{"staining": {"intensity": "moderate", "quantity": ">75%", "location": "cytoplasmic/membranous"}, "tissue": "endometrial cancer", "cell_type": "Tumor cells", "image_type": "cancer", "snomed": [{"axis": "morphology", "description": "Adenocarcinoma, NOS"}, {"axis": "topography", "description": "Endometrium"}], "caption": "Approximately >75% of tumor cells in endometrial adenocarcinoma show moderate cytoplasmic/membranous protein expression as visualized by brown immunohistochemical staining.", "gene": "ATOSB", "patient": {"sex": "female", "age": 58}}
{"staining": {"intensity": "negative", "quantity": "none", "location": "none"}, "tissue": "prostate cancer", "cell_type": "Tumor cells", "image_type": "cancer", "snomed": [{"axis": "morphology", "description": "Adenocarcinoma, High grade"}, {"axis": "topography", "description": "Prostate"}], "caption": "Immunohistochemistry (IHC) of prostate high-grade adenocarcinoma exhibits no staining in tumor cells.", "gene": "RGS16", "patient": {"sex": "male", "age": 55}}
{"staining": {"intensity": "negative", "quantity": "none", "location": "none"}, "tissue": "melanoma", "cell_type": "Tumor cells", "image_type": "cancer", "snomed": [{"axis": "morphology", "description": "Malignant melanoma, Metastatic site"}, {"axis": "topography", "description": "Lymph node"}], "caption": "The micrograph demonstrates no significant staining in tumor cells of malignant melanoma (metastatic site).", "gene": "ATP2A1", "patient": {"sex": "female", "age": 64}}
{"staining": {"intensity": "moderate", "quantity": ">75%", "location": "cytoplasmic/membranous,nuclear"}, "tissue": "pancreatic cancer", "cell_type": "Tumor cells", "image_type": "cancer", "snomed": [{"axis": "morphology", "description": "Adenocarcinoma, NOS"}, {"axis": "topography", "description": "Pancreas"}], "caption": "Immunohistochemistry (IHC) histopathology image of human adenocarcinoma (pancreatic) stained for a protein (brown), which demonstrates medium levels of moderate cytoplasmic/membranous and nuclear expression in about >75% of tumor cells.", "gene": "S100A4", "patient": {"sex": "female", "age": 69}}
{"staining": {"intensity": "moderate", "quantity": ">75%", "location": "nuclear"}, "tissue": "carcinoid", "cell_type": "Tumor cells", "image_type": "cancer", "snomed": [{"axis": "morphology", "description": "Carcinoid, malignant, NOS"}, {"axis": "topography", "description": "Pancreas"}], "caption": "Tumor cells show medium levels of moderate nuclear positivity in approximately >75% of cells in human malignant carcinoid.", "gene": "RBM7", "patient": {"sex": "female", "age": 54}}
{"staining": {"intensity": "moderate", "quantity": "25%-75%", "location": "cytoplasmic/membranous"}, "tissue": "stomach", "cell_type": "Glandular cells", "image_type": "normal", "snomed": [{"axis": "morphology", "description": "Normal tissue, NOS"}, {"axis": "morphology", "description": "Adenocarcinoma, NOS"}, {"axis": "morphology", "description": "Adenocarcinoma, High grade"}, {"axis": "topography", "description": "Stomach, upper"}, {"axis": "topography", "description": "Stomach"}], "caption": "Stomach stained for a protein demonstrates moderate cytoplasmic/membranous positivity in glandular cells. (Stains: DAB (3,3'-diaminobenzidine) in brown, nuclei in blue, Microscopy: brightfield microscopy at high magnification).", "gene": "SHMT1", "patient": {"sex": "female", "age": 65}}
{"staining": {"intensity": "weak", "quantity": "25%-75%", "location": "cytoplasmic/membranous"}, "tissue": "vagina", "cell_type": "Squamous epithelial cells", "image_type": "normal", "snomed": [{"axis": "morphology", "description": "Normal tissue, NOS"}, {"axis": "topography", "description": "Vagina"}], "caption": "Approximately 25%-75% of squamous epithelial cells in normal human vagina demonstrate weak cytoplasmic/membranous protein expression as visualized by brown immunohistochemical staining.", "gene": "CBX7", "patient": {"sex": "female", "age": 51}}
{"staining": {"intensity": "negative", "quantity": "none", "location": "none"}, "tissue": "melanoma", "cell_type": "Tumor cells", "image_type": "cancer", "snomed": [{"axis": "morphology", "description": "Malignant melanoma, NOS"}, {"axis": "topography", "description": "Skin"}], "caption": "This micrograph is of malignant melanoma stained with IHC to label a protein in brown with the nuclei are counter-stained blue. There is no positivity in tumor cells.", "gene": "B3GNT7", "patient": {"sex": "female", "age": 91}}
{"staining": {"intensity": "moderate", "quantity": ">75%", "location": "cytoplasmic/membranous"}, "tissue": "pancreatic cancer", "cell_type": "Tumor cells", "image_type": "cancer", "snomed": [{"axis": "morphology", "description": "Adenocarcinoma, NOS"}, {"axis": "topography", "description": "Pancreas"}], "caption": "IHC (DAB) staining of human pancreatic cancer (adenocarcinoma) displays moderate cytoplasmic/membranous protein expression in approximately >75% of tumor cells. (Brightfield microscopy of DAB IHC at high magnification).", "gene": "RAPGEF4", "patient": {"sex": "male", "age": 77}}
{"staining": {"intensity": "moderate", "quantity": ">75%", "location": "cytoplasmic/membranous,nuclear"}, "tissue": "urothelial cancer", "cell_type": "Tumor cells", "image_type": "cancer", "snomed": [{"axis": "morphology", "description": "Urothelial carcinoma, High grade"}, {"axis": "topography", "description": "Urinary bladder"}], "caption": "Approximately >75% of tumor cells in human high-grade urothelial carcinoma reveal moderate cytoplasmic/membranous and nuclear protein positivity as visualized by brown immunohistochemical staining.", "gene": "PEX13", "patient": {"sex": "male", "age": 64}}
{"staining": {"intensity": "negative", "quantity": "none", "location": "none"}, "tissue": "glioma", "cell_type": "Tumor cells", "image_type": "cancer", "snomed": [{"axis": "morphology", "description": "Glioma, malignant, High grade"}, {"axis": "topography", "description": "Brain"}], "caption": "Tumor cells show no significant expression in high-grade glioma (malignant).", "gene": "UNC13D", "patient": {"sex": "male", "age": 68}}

- **Task statement**: Please restate the material above exactly, line by line.

- **Your solution**:
{"staining": {"intensity": "moderate", "quantity": ">75%", "location": "cytoplasmic/membranous"}, "tissue": "endometrial cancer", "cell_type": "Tumor cells", "image_type": "cancer", "snomed": [{"axis": "morphology", "description": "Adenocarcinoma, NOS"}, {"axis": "topography", "description": "Endometrium"}], "caption": "Approximately >75% of tumor cells in endometrial adenocarcinoma show moderate cytoplasmic/membranous protein expression as visualized by brown immunohistochemical staining.", "gene": "ATOSB", "patient": {"sex": "female", "age": 58}}
{"staining": {"intensity": "negative", "quantity": "none", "location": "none"}, "tissue": "prostate cancer", "cell_type": "Tumor cells", "image_type": "cancer", "snomed": [{"axis": "morphology", "description": "Adenocarcinoma, High grade"}, {"axis": "topography", "description": "Prostate"}], "caption": "Immunohistochemistry (IHC) of prostate high-grade adenocarcinoma exhibits no staining in tumor cells.", "gene": "RGS16", "patient": {"sex": "male", "age": 55}}
{"staining": {"intensity": "negative", "quantity": "none", "location": "none"}, "tissue": "melanoma", "cell_type": "Tumor cells", "image_type": "cancer", "snomed": [{"axis": "morphology", "description": "Malignant melanoma, Metastatic site"}, {"axis": "topography", "description": "Lymph node"}], "caption": "The micrograph demonstrates no significant staining in tumor cells of malignant melanoma (metastatic site).", "gene": "ATP2A1", "patient": {"sex": "female", "age": 64}}
{"staining": {"intensity": "moderate", "quantity": ">75%", "location": "cytoplasmic/membranous,nuclear"}, "tissue": "pancreatic cancer", "cell_type": "Tumor cells", "image_type": "cancer", "snomed": [{"axis": "morphology", "description": "Adenocarcinoma, NOS"}, {"axis": "topography", "description": "Pancreas"}], "caption": "Immunohistochemistry (IHC) histopathology image of human adenocarcinoma (pancreatic) stained for a protein (brown), which demonstrates medium levels of moderate cytoplasmic/membranous and nuclear expression in about >75% of tumor cells.", "gene": "S100A4", "patient": {"sex": "female", "age": 69}}
{"staining": {"intensity": "moderate", "quantity": ">75%", "location": "nuclear"}, "tissue": "carcinoid", "cell_type": "Tumor cells", "image_type": "cancer", "snomed": [{"axis": "morphology", "description": "Carcinoid, malignant, NOS"}, {"axis": "topography", "description": "Pancreas"}], "caption": "Tumor cells show medium levels of moderate nuclear positivity in approximately >75% of cells in human malignant carcinoid.", "gene": "RBM7", "patient": {"sex": "female", "age": 54}}
{"staining": {"intensity": "moderate", "quantity": "25%-75%", "location": "cytoplasmic/membranous"}, "tissue": "stomach", "cell_type": "Glandular cells", "image_type": "normal", "snomed": [{"axis": "morphology", "description": "Normal tissue, NOS"}, {"axis": "morphology", "description": "Adenocarcinoma, NOS"}, {"axis": "morphology", "description": "Adenocarcinoma, High grade"}, {"axis": "topography", "description": "Stomach, upper"}, {"axis": "topography", "description": "Stomach"}], "caption": "Stomach stained for a protein demonstrates moderate cytoplasmic/membranous positivity in glandular cells. (Stains: DAB (3,3'-diaminobenzidine) in brown, nuclei in blue, Microscopy: brightfield microscopy at high magnification).", "gene": "SHMT1", "patient": {"sex": "female", "age": 65}}
{"staining": {"intensity": "weak", "quantity": "25%-75%", "location": "cytoplasmic/membranous"}, "tissue": "vagina", "cell_type": "Squamous epithelial cells", "image_type": "normal", "snomed": [{"axis": "morphology", "description": "Normal tissue, NOS"}, {"axis": "topography", "description": "Vagina"}], "caption": "Approximately 25%-75% of squamous epithelial cells in normal human vagina demonstrate weak cytoplasmic/membranous protein expression as visualized by brown immunohistochemical staining.", "gene": "CBX7", "patient": {"sex": "female", "age": 51}}
{"staining": {"intensity": "negative", "quantity": "none", "location": "none"}, "tissue": "melanoma", "cell_type": "Tumor cells", "image_type": "cancer", "snomed": [{"axis": "morphology", "description": "Malignant melanoma, NOS"}, {"axis": "topography", "description": "Skin"}], "caption": "This micrograph is of malignant melanoma stained with IHC to label a protein in brown with the nuclei are counter-stained blue. There is no positivity in tumor cells.", "gene": "B3GNT7", "patient": {"sex": "female", "age": 91}}
{"staining": {"intensity": "moderate", "quantity": ">75%", "location": "cytoplasmic/membranous"}, "tissue": "pancreatic cancer", "cell_type": "Tumor cells", "image_type": "cancer", "snomed": [{"axis": "morphology", "description": "Adenocarcinoma, NOS"}, {"axis": "topography", "description": "Pancreas"}], "caption": "IHC (DAB) staining of human pancreatic cancer (adenocarcinoma) displays moderate cytoplasmic/membranous protein expression in approximately >75% of tumor cells. (Brightfield microscopy of DAB IHC at high magnification).", "gene": "RAPGEF4", "patient": {"sex": "male", "age": 77}}
{"staining": {"intensity": "moderate", "quantity": ">75%", "location": "cytoplasmic/membranous,nuclear"}, "tissue": "urothelial cancer", "cell_type": "Tumor cells", "image_type": "cancer", "snomed": [{"axis": "morphology", "description": "Urothelial carcinoma, High grade"}, {"axis": "topography", "description": "Urinary bladder"}], "caption": "Approximately >75% of tumor cells in human high-grade urothelial carcinoma reveal moderate cytoplasmic/membranous and nuclear protein positivity as visualized by brown immunohistochemical staining.", "gene": "PEX13", "patient": {"sex": "male", "age": 64}}
{"staining": {"intensity": "negative", "quantity": "none", "location": "none"}, "tissue": "glioma", "cell_type": "Tumor cells", "image_type": "cancer", "snomed": [{"axis": "morphology", "description": "Glioma, malignant, High grade"}, {"axis": "topography", "description": "Brain"}], "caption": "Tumor cells show no significant expression in high-grade glioma (malignant).", "gene": "UNC13D", "patient": {"sex": "male", "age": 68}}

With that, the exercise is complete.